The results of our study reiterate the previously reported advantage of GO addition to cytarabine and anthracycline-based intensive induction chemotherapy in ND-AML with intermediate-risk cytogenetics [7]. This was reflected by significantly improved response rates and decreased risk of relapse following 7 + 3 plus GO. Although statistically significant prolonged overall survival was not achieved likely due to sample size and limited follow-up, the remarkable clinical advantage of GO was evident. This was further supported by the matched-group design, with balanced ELN 2022 molecular risk distribution, and similar toxicity profile except prolonged platelet count recovery with GO. Not surprisingly, molecular features appeared to be key determinants of response in both treatment groups, supporting the need for molecularly targeted approaches. Nonetheless, our data demonstrated improved clinical outcomes following 7 + 3 plus GO in the majority of intermediate cytogenetic risk AML patients. Interestingly, a recent phase 3 trial (AMLSG 09–09) in NPM1 mutant AML patients demonstrated that GO added to intensive upfront chemotherapy decreased relapse risk and improved event-free survival but did not benefit FLT3 co-mutated patients [11]. Based on this, we can argue that the significantly lower percentage of NPM1 mutations in the 7 + 3 plus GO group compared to 7 + 3 group, might have affected the significance of outcome comparison between both groups. Of note, FLT3 mutated patients included in our study were treated prior to the approval of midostaurin in 2017, after which all FLT3 mutated patients received a FLT3 targeted agent with induction chemotherapy. Although our center’s experience suggests that GO may be safely combined with FLT3 inhibition and intensified anthracycline-based induction regimens in younger patients [12], this data is limited to a very few cases and therefore, larger clinical trials are necessary to unravel the feasibility and efficacy of this combinatorial approach. Promisingly, a recent study demonstrated high response rate and good tolerability with no evidence of increased toxicity of GO plus midostaurin added to standard intensive chemotherapy in patients with newly diagnosed FLT3-mutated/CD33 + AML, with exception of slightly prolonged recovery of neutrophils [13].

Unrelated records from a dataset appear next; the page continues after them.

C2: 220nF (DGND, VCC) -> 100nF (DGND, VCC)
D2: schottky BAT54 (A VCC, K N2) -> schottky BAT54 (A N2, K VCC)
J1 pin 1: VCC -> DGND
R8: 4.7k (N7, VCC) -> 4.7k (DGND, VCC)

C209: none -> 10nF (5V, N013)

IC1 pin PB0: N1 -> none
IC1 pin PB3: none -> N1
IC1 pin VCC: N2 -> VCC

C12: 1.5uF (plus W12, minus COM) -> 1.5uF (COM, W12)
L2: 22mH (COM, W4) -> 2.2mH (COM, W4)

Study limitations include its small sample size, retrospective design, and influence of other factors such as mutation differences and physician selection on clinical outcomes of patients treated at a single academic center. Although patients in the 7 + 3 plus GO cohort were treated more recently than those receiving 7 + 3 alone, leukemia expertise and support measures did not differ substantially over these time frames as reflected by low mortality rates at 30- and 60-days after treatment initiation (Table 1). Therefore, the generalizability of these results to a larger more diverse cohort is not certain. Moreover, MRD was measured by MFC only and was available for only a limited number of patients.

In conclusion, newly diagnosed adult patients with intermediate cytogenetic risk AML treated with 7 + 3 plus GO at our academic center had higher rates of MRD-negative CR and CRi, lower rates of relapse, and a trend to improved overall survival and increased rate of subsequent allo-HSCT as compared with 7 + 3 alone. 7 + 3 plus GO was associated with prolonged thrombocytopenia but no SOS/VOD with subsequent allo-HSCT. Non-responders in the 7 + 3 plus GO group harbored adverse risk genetic mutations that likely dictated the failure to respond. Although the addition of GO was associated with a non-significant trend towards improved overall survival and LFS, larger samples and longer follow-up are warranted to decipher an absolute survival advantage of this regimen. Nevertheless, our results support the potential benefit and relative safety of adding GO to intensive chemotherapy for intermediate cytogenetic risk AML.